Kopf des Tages

Hans Kupelwieser - der österreichische Künstler wird 70

Zerknitterte Nirosta-Skulpturen, die Bäume spiegeln und so zum Foto werden. Das Objekt und sein Abbild, das Material und seine Behandlung durch den "gelenkten Zufall" - das sind die stets quergenutzten Zutaten zur Kunst von Hans Kupelwieser. Der österreichische Bildhauer, der mit seinen Werken auch vielerorts den öffentlichen Raum gestaltet hat, feiert am Sonntag (8. April) seinen 70. Geburtstag.

In Lunz am See, wo seine Familie seit Generationen ein Anwesen besitzt, wurde der Urenkel des Wiener Malers Leopold Kupelwieser 1948 geboren - 2004 entstand hier die Seebühne nach seinen Entwürfen. Aber auch das Regierungsviertel von St. Pölten, der Jüdische Friedhof in Krems, das Musiktheater in Linz oder die Alte Universität in Wien tragen oder trugen temporär seine Kunstwerke. Museal gewürdigt wurde der nunmehr emeritierte Professor für zeitgenössische Kunst an der TU Graz zuletzt etwa in Skulpturenausstellungen im Belvedere, dazu auch in dessen Winterpalais sowie im Linzer Kunstmuseum Lentos.

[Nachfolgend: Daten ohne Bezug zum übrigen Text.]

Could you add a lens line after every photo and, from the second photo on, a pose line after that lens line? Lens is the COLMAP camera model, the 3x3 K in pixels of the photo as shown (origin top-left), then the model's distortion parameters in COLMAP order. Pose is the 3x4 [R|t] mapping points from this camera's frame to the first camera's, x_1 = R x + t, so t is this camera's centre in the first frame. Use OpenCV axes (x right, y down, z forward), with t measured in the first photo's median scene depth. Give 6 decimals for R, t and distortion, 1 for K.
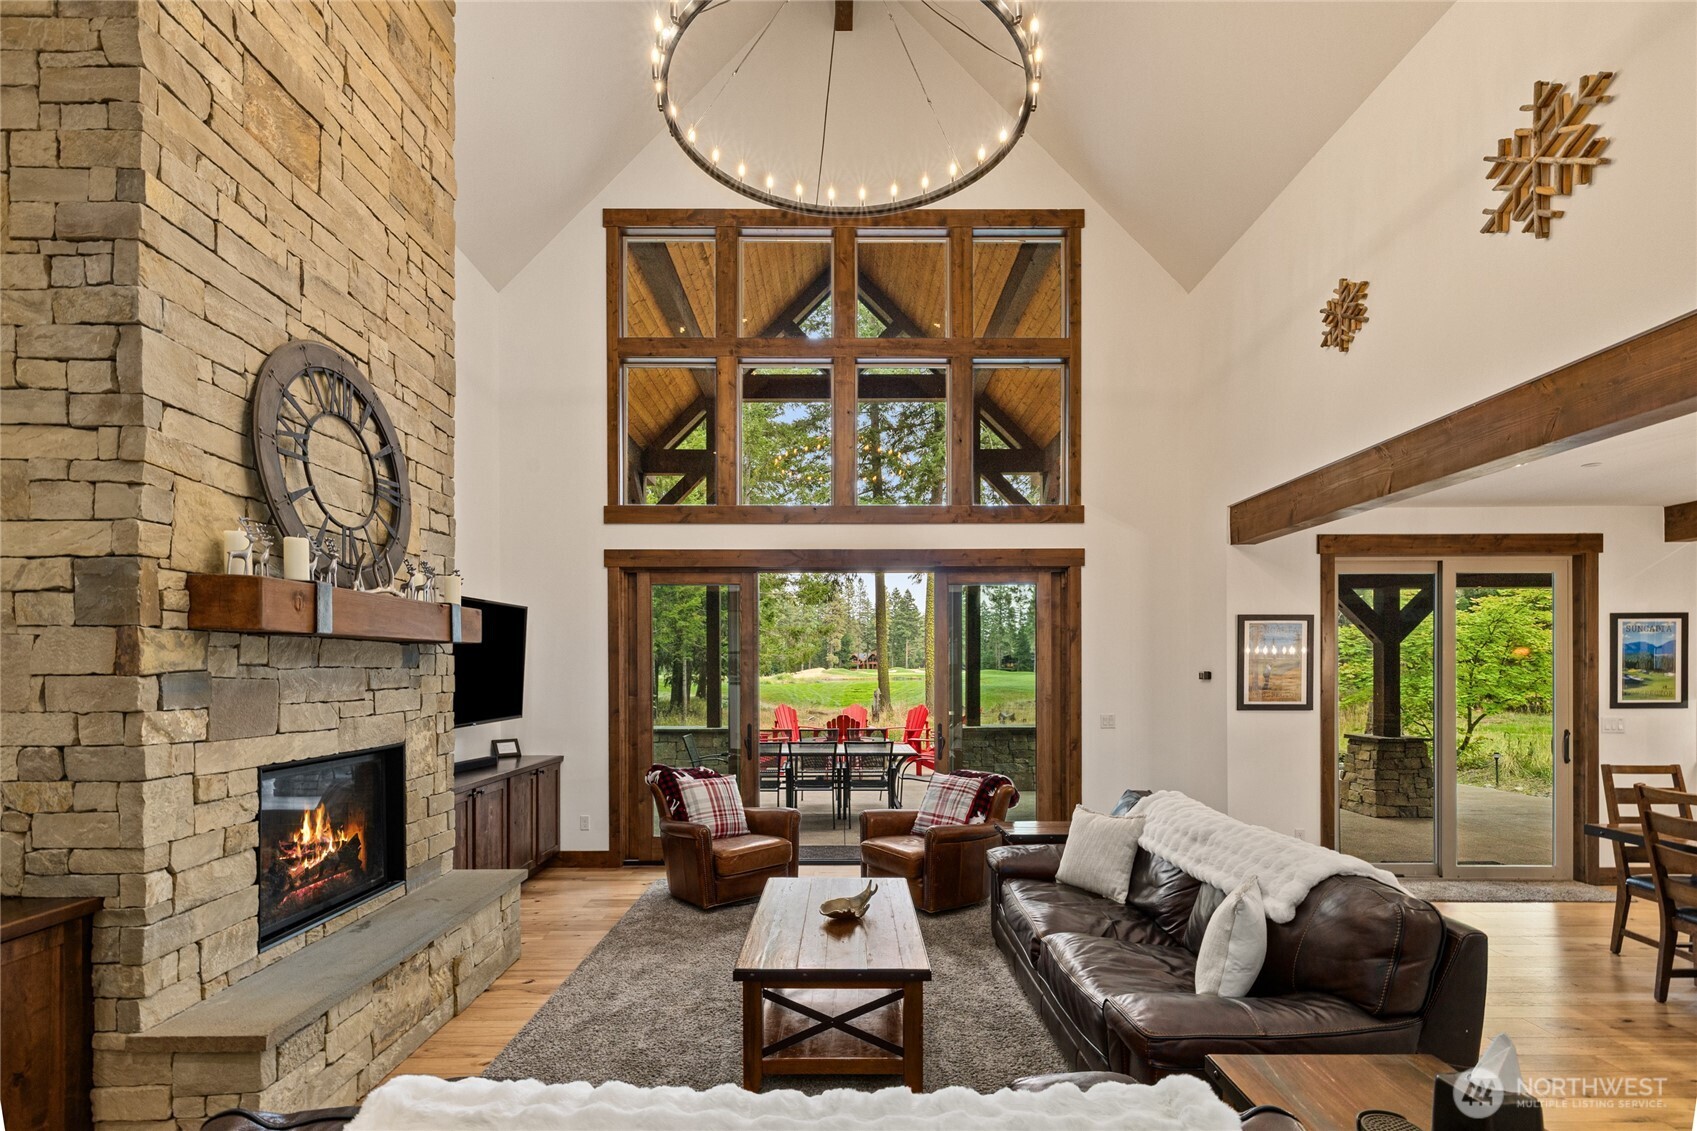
lens RADIAL K [[778.1, 0, 840.1], [0, 778.1, 677.4], [0, 0, 1]] dist [0.001677, -0.001315]
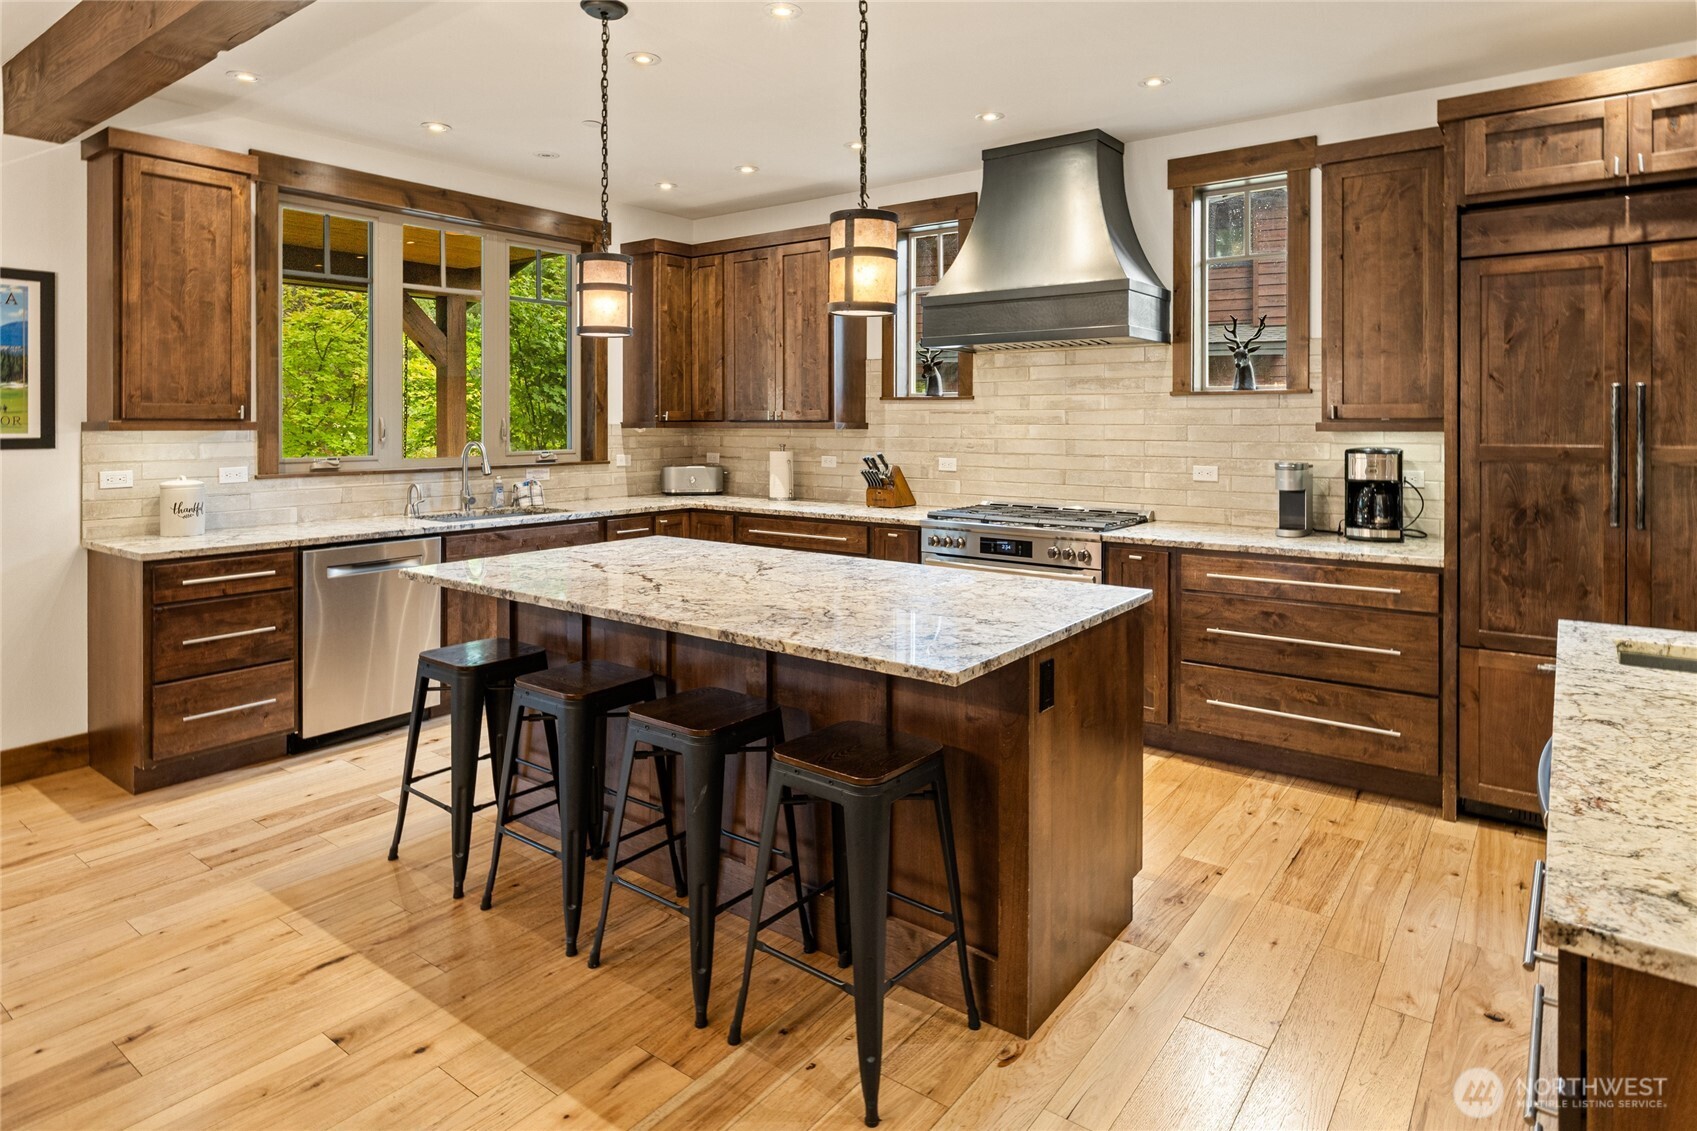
lens RADIAL K [[957.9, 0, 834.1], [0, 957.9, 440.3], [0, 0, 1]] dist [0.001046, -0.000509]
pose [[0.604981, -0.012827, 0.796136, 1.129229], [0.006714, 0.999917, 0.011008, 0.039107], [-0.796211, -0.001314, 0.605017, 0.204188]]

Hans Kupelwieser besuchte Anfang der 1970er Jahre er die Graphische Lehr- und Versuchsanstalt in Wien, bevor er von 1976 bis 1982 an der Hochschule für Angewandte Kunst bei Herbert Tasquil, Bazon Brock und Peter Weibel studierte. Seit Mitte der 1990er Jahre war er selbst Professor an der TU Graz. Seine internationale Ausstellungstätigkeit hatte seit den frühen 1980er Jahren Fahrt aufgenommen, von Anfang an stand dabei das Ausloten und Überschreiten von Material- und Gattungsgrenzen, sowie das Vertrauen auf die Kraft des Zufalls im Zentrum.

So kann ein Gegenstand, zum Beispiel ein gefundener Stuhl, in Kupelwiesers Welt vielfache Metamorphosen durchmachen: zunächst als Objekt, dann als Fotogramm, dann als daraus abgeleitetes Schattenbild, dann als solchermaßen in Aluminium neu geschaffenes Objekt und letztlich als zusammengefaltete Variation dieser Skulptur wird das Ding an sich künstlerisch wiedergeboren. Aluminiumskulpturen brachte Kupelwieser auch durch Aufblasen an ihre Grenzen, andere Objekte wiederum durch Umhüllen und anschließendes Absaugen von Luft. Ein wesentliches Element ist dabei der "gelenkte Zufall", der durch einen klaren Impuls in Gang gesetzt wird und dann ein Eigenleben entwickelt, von dem sich der Künstler gern selbst überraschen lässt. Sowohl seine Skulpturen als auch seine Fotografien sind oft raumgreifend - auch seine vielfach ineinander verschränkten 3D- und 2D-Textkreationen in Form von riesigen Buchstabencollagen.

"Meine Arbeiten sollen selbsterklärend sein, es gibt keine Geheimnisse. Sie sind, was sie sind", betonte Kupelwieser einmal im Rahmen einer Personale in St. Pölten. Bereits 1994 wurde Kupelwieser in Wien der Preis der Stadt für Bildende Kunst zugesprochen, 2008 erhielt er den Würdigungspreis Medienkunst im Rahmen des Niederösterreichischen Kulturpreises.